Hacker sollen laut einem Medienbericht für Nordkorea zuständige Mitarbeiter von UN-Organisationen und Hilfsorganisationen ins Visier genommen haben.
Es seien Mitarbeiter des Welternährungsprogramms (WFP) und Kinderhilfswerks Unicef sowie des Roten Kreuzes betroffen.
Das berichtete das US-Internetmedium Axios am Donnerstag (Ortszeit) unter Berufung auf einen Bericht des US-Cybersicherheitsunternehmens Lookout.
Die Attacken seien Anfang dieses Jahres gestartet worden. Es sei ein Link zu einer angeblichen Online-Umfrage oder für den Zugriff auf ein Dokument verschickt worden. Über diesen seien die Betroffenen auf eine gefälschte Webseite gelangt. Dabei seien Login-Daten ausspioniert worden, hieß es.

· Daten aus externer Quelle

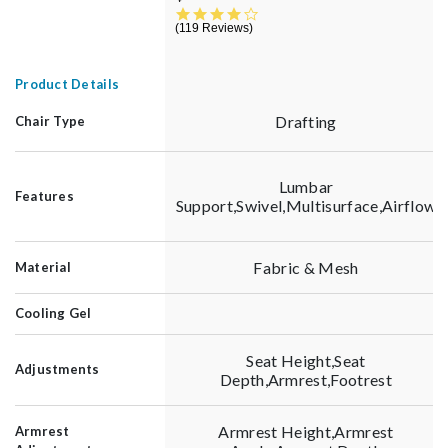
3.9 star rating
119 Reviews
Product Details
Drafting
Chair Type
Lumbar
Features
Support,Swivel,Multisurface,Airflow
Fabric & Mesh
Material
Cooling Gel
Seat Height,Seat
Adjustments
Depth,Armrest,Footrest
Armrest Height,Armrest
Armrest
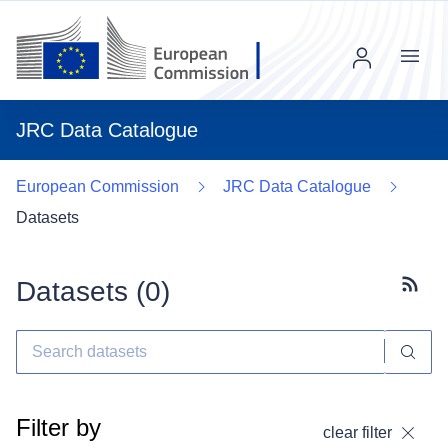
Menu
JRC Data Catalogue
European Commission
JRC Data Catalogue
Datasets
Datasets (
0
)
Subscr
Filter by
clear filter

Jeremy Richards von Lookout sagte der Nachrichtenagentur AFP, Angriffe dieses Ausmaßes gegen Nichtregierungsorganisationen habe es selten gegeben. Es sei jedoch ungewiss, wer genau dahinter stecke und inwiefern die Hackingversuche erfolgreich gewesen seien, meldete AFP.
Axios hielt es für möglich, dass Nordkorea hinter den Angriffen steckt.
WFP und Unicef führen seit langem humanitäre Hilfsprojekte für Nordkorea durch.